TASK DESCRIPTION →
Answer these questions from the passage on East Asian industrial policy:
(a) Which Japanese ministry worked closely with private firms?
(b) Under which leader did China move past its aversion to free markets?
(c) Which Chinese industry is named as the best-known case of industrial policy there?

EXCERPTED PASSAGE →
--------
In short, the countries you mention all faced a similar policy dilemma: my country is impoverished—and others are prosperous and developed. How does my country get from here to there as fast as possible? And the successful answer for Japan, South Korea and Taiwan was to embark on decades of iterative industrial policies where government guided (or dictated) private firms into niches within the international market to which they could derive competitive advantage. Subsidies, tariffs, technology transfers were all tools those governmens leveraged to help firms get from “how do we even make this?” to “how do we make it better than America?” to “what next?”. Academics later dubbed this model the “Developmental State”(see Stephen Haggard’s book of the same name).
Japan was the vanguard of developmental state model, though export dominance came late in the game. Taking from Chalmers Johnson’s account on the “Japanese Miracle,” Japan’s reindustrialization from 1945-1955 relied on a robust domestic market. The cars and semiconductor exports that stressed U.S. workers in the 1980s were the fruition of decades of protectionism and managed public/private investment. Japan’s Ministry of International Trade and Industry (MITI) worked hand-in-glove with private firms to drive domestic growth and modernization. Johnson brings out another important factor for the East Asian economic stories—the post-war era was unique for having such a permissive international free market with stable currency exchange rates thanks to U.S. led international institutions.
South Korea and Taiwan are the best examples in your question of the export-first model. These small states did not have the vast domestic markets to support capital intensive industries without their respective governments support and an international free market to sell to. South Korea and Taiwan’s governments operated as shrewd guides to their nascent domestic industries.
China is an ironic case where less government drove more growth. The rock bottom living standards in mainland China during Mao’s rule were at stark contrast with the prosperity of Hong Kong or Taiwan in the mid-1970s. Maoist socialism was facing a crisis of legitimacy. Under Deng Xiaoping from 1978-1992, China got over its ideological aversion to free-markets and private firms. China opened up to foreign firms that could leverage China’s vast surplus of low-skill domestic labor. This resulted in an increase in foreign direct investment in China’s manufacturing capacity and a virtuous cycle of increasing industrial complexity. It remains to be seen if China can become an originator of some high end manufacturing rather than an assembler. Think IPhone—final assembly in China—but sourced globally and designed by a U.S. firm.
While we focus on seeing more “made in China” stickers, the most important result of China’s economic liberalization was the end of food insecurity. One of the greatest shifts in the scale of human well being was the government removing itself from the rural economy, allowing farmers to reengage in commerce. Small shops, restaurants, and local markets soon followed. You certainly see industrial policy at work in China, most famously in the steel industry, but the more consequential story of China’s development was where the government receded rather than those instances where the government interceded.
--------
DATA →
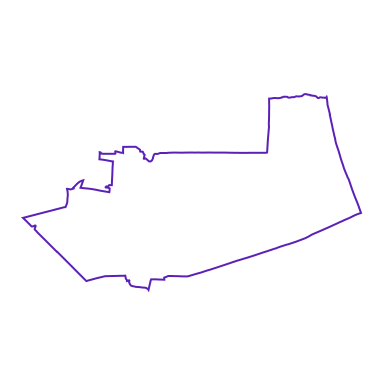 Valcele, Olt, Romania
{"feature_id": "2599482B83883169755086", "entity_name": "Valcele", "entity_type": "district", "adm_level": 2, "iso_a3": "ROU", "parent_name": "Romania", "parent_adm1": "Olt", "projection": "equal_earth", "projection_center": [24.572, 44.303], "detail": "fine", "context": "isolated", "style": "outline", "palette": "violet", "viewbox_px": 384, "rotation_deg": 0, "n_neighbors": 0, "source": "geoboundaries", "source_scale": "gbopen_adm2", "svg_char_len": 5778}
<svg xmlns="http://www.w3.org/2000/svg" viewBox="0 0 384 384"><path d="M280.2,246.7L286.5,244.7L288.5,244.2L292.7,242.8L296.3,241.6L302.9,239.1L304.8,238.4L308.5,236.6L310.3,235.5L312.3,234.4L313.9,233.7L316.0,232.8L318.8,231.6L323.0,229.8L326.3,228.3L327.3,227.9L337.2,223.4L339.9,222.1L341.8,221.3L344.3,220.1L345.5,219.6L347.7,218.7L349.2,218.0L351.2,217.1L352.9,216.2L354.1,215.6L356.6,214.5L358.2,213.9L361.0,213.0L360.6,211.8L359.4,208.5L358.8,206.7L358.4,205.7L358.1,204.7L357.7,203.8L357.0,201.9L356.5,200.8L355.3,197.8L354.8,196.5L354.5,195.8L352.1,189.4L349.7,182.2L348.8,179.6L348.2,178.3L347.9,177.9L347.6,177.4L347.1,175.9L346.4,174.3L344.9,170.7L344.5,169.7L343.8,167.8L343.5,166.7L342.8,164.4L342.2,162.9L340.3,157.0L340.0,155.7L338.2,149.7L337.7,148.4L337.0,146.3L336.5,144.8L335.9,142.8L335.8,142.6L335.5,141.1L335.0,138.2L334.2,135.3L333.8,133.2L333.0,129.9L332.5,127.5L332.4,126.8L332.0,125.0L331.6,123.3L331.4,122.2L331.2,121.4L330.7,118.9L330.1,116.2L329.8,114.8L330.0,114.7L329.7,113.3L328.7,109.4L328.5,108.4L328.1,107.0L327.6,105.2L327.5,104.4L327.3,101.7L326.9,98.9L326.8,97.5L326.6,96.9L326.3,97.3L325.9,97.6L325.7,97.7L325.3,97.9L325.0,97.9L324.8,97.9L324.2,97.6L323.9,97.6L322.1,97.6L321.1,97.3L320.8,97.3L319.8,97.4L319.3,97.7L319.0,97.9L318.7,98.0L318.2,98.1L317.5,97.7L317.1,97.4L316.8,97.1L316.5,96.7L316.2,96.5L315.9,96.3L314.9,95.9L313.9,95.8L312.7,95.7L311.3,95.4L311.0,95.4L310.6,95.4L310.6,95.2L309.6,94.9L308.9,94.7L308.1,94.7L307.6,94.6L306.5,94.2L305.7,94.1L305.1,94.1L304.5,94.2L304.1,94.4L303.4,94.8L302.7,95.5L302.3,95.8L301.6,96.1L301.3,96.2L299.5,96.4L298.6,96.5L297.9,96.4L297.1,96.4L296.5,96.3L296.2,96.3L295.7,96.5L295.0,96.8L294.5,97.0L293.8,97.2L293.4,97.2L292.8,97.1L291.8,97.2L290.1,97.6L288.9,97.6L288.3,97.6L288.0,97.4L287.7,97.2L287.4,96.9L287.1,96.8L286.6,96.8L284.1,96.7L283.3,96.8L283.1,96.9L282.8,97.2L282.6,97.3L282.0,97.3L281.9,97.3L281.6,97.4L280.9,97.8L280.5,97.9L280.1,98.0L278.5,98.2L277.3,98.1L276.1,98.1L275.1,98.0L274.4,98.0L274.0,98.0L272.9,98.2L271.9,98.4L269.9,98.6L269.1,98.6L269.1,100.9L269.2,106.9L269.1,110.8L269.1,115.0L269.0,119.2L268.9,121.9L268.8,124.0L269.0,126.7L267.9,139.6L267.2,151.1L267.1,152.5L266.5,152.7L265.6,152.8L264.7,152.8L262.4,152.8L260.6,152.8L257.5,152.8L255.6,152.8L254.2,152.8L249.9,152.8L249.3,152.8L247.3,152.9L234.4,152.8L228.9,152.7L225.1,152.6L219.8,152.6L213.1,152.6L210.6,152.5L207.5,152.5L205.6,152.6L202.9,152.6L200.7,152.6L199.2,152.5L194.9,152.6L191.1,152.5L180.9,152.7L176.4,152.6L173.2,152.6L167.6,152.8L167.4,152.9L166.6,153.0L163.9,153.0L161.7,153.0L160.4,153.0L160.2,153.0L158.9,153.5L158.5,153.6L157.6,153.9L157.0,154.0L156.2,153.9L155.0,153.9L154.4,154.3L154.1,154.5L153.9,154.9L153.7,155.5L153.5,156.2L153.2,157.0L153.0,157.6L152.8,158.7L152.5,159.3L152.0,160.3L151.6,160.7L150.9,161.2L150.7,161.4L149.1,161.4L148.9,161.3L148.5,160.9L146.9,159.5L146.2,158.9L145.5,158.4L145.2,158.5L144.9,158.5L144.7,158.7L144.4,158.7L144.2,158.8L143.9,158.8L143.8,158.7L143.8,158.4L144.5,155.2L144.7,154.9L144.6,154.7L144.4,154.6L143.9,154.2L143.7,154.0L143.6,153.7L143.6,153.4L143.1,152.5L143.0,152.1L142.7,151.7L141.1,151.7L140.7,151.7L140.4,151.7L140.2,151.6L140.1,151.1L140.1,150.2L140.0,149.8L139.9,149.7L136.1,147.0L135.8,146.8L134.6,146.8L129.3,146.8L127.0,146.9L123.2,146.9L123.1,149.9L123.1,152.9L122.9,152.8L121.3,152.7L120.6,152.6L119.4,152.3L117.4,151.7L115.7,151.3L115.3,151.3L115.2,151.5L115.4,153.4L115.4,153.6L115.2,153.7L114.9,153.8L103.6,153.8L102.2,153.7L101.7,153.7L101.4,153.6L101.2,153.4L100.8,152.6L100.4,152.4L99.7,152.2L99.7,154.5L99.6,156.8L99.4,159.3L101.4,159.5L105.4,160.1L111.7,161.3L112.3,161.3L112.7,161.4L112.9,161.5L113.0,161.5L112.9,162.1L112.9,162.4L112.8,163.4L112.8,164.8L112.6,166.5L112.4,172.2L112.3,174.9L112.0,180.5L111.8,185.2L109.2,185.1L108.6,185.9L108.3,186.2L108.0,186.4L107.4,186.5L106.5,186.4L106.3,186.4L106.1,186.7L105.6,187.2L105.7,187.4L105.8,187.5L107.4,187.6L108.6,187.9L109.7,188.4L109.6,189.9L109.5,190.7L109.3,192.2L99.8,190.6L95.7,189.7L92.1,189.1L89.3,188.7L81.9,188.0L80.5,187.8L80.8,186.9L81.2,186.0L82.0,183.9L82.8,181.6L83.0,180.9L83.2,180.3L81.4,180.9L80.3,181.4L79.5,181.9L78.5,182.6L77.4,183.5L76.7,184.2L74.8,186.2L74.6,186.5L74.2,186.8L73.3,187.7L73.6,187.9L73.8,188.2L73.8,188.4L72.1,189.0L71.4,189.2L70.8,189.4L70.6,189.4L70.0,189.3L67.9,188.9L67.0,188.9L67.1,189.5L67.4,190.6L67.6,191.6L67.7,193.3L67.8,194.1L67.8,195.5L67.7,196.5L67.5,197.9L67.3,201.6L67.2,202.6L66.9,203.7L65.6,206.8L65.5,207.1L65.1,207.1L64.9,207.1L63.9,207.3L23.0,217.9L26.6,221.3L31.3,226.1L31.7,226.3L31.9,226.5L32.4,226.5L32.8,226.4L33.9,226.0L34.9,225.5L35.3,225.5L35.5,225.6L35.6,225.9L35.6,226.2L35.5,226.7L34.9,228.1L34.7,228.6L34.7,228.9L34.7,229.4L35.0,229.8L36.9,231.7L37.1,232.1L45.1,240.0L56.9,251.8L57.1,251.7L86.4,281.1L88.2,280.5L95.2,278.6L96.7,278.2L99.2,277.6L105.1,276.2L117.5,275.9L119.7,275.8L121.6,275.8L122.6,275.8L123.5,275.8L125.2,275.6L125.5,276.4L125.6,277.8L125.7,278.3L125.8,278.6L126.7,279.9L127.0,280.1L127.0,281.0L128.5,280.5L129.1,280.3L129.4,280.6L129.3,281.2L129.1,281.6L129.1,282.4L129.5,283.1L129.6,283.6L130.3,284.7L130.7,285.4L131.1,285.6L132.0,286.0L134.4,286.5L135.6,286.8L136.5,286.9L137.7,287.1L138.8,287.0L142.2,287.5L144.1,287.6L145.0,287.7L145.9,287.9L146.2,288.0L147.2,288.6L147.8,289.0L148.3,289.6L148.5,289.9L150.6,280.9L150.8,280.0L151.1,279.5L151.2,279.3L152.9,279.4L154.3,279.3L155.4,279.3L158.6,279.5L164.3,279.7L164.2,277.6L166.2,276.9L168.2,276.0L172.4,276.0L173.7,276.1L175.8,276.1L183.3,276.4L187.5,276.4L188.0,276.3L197.1,273.6L200.8,272.6L206.2,270.8L207.2,270.5L208.9,270.0L210.3,269.6L215.2,268.0L236.5,260.9L249.4,257.0L255.3,255.1L262.4,252.7L265.6,251.7L274.6,248.7L275.9,248.4L277.4,247.7L279.0,247.2L280.2,246.7Z" fill="none" stroke="#5b21b6" stroke-width="2"/></svg>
--------
SOLUTION FOR THIS EXERCISE →
(a) The Ministry of International Trade and Industry (MITI)
(b) Deng Xiaoping
(c) The steel industry